N-SDC20 shows one main shrinkage event starting at temperatures slightly higher than the calcination one (Figure 7(a)). This is probably related to a residual densification taking place within the granules and closing the nanometric porosity. A limited second shrinkage could be pointed out at high temperature (starting from ~1450°C) when the sintering rate slightly increases. This second event is probably related to some poor intergranular densification mechanisms. The fact that the porosity between granules can be only very partially closed is coherent with the low density of N-SDC20 reported in Table 3.

4. Conclusions

Nanocrystalline 20 mol% samarium-doped ceria powders with fluorite structure were successfully synthesized in the present work by coprecipitation route using four different precipitating agents (NH3, TMAH, (NH4)2CO3, and urea) and successive calcination at 600°C for 2 h. The morphology of the produced powders is very different; the presence of hard agglomerates is undoubtedly revealed for powders obtained using ammonia and TMAH. Very different sintering behavior was also recorded on pellets realized by pressing the synthesized powders. The best densification behavior was observed for powders produced using (NH4)2CO3 while those obtained using ammonia and TMAH lead always to the presence of significant residual porosity.
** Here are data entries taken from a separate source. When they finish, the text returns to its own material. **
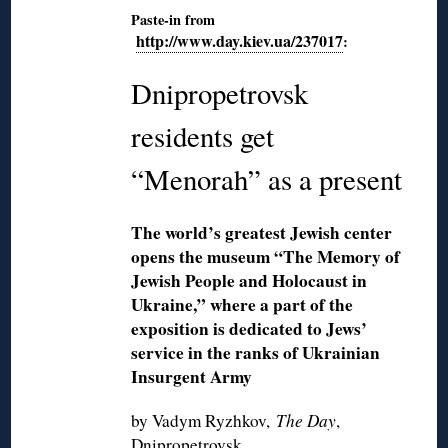
Paste-in from
http://www.day.kiev.ua/237017
:
Dnipropetrovsk
residents get
“Menorah” as a present
The world’s greatest Jewish center
opens the museum “The Memory of
Jewish People and Holocaust in
Ukraine,” where a part of the
exposition is dedicated to Jews’
service in the ranks of Ukrainian
Insurgent Army
by Vadym Ryzhkov,
The Day
,
Dnipropetrovsk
According to the results obtained here, it is possible to claim that in the case of samarium-doped ceria and, in general, in ceria-based ceramics, the use of precipitating agents which favors the direct formation of crystalline fluorite ceria leads to the formation of hard agglomerates after the calcination step. Therefore, for synthesizing these materials by coprecipitation route, precipitating agents which do not favor the direct crystallization of fluorite should be chosen and those based on carbonates appear a good choice.

Competing Interests

The authors declare that they have no competing interests.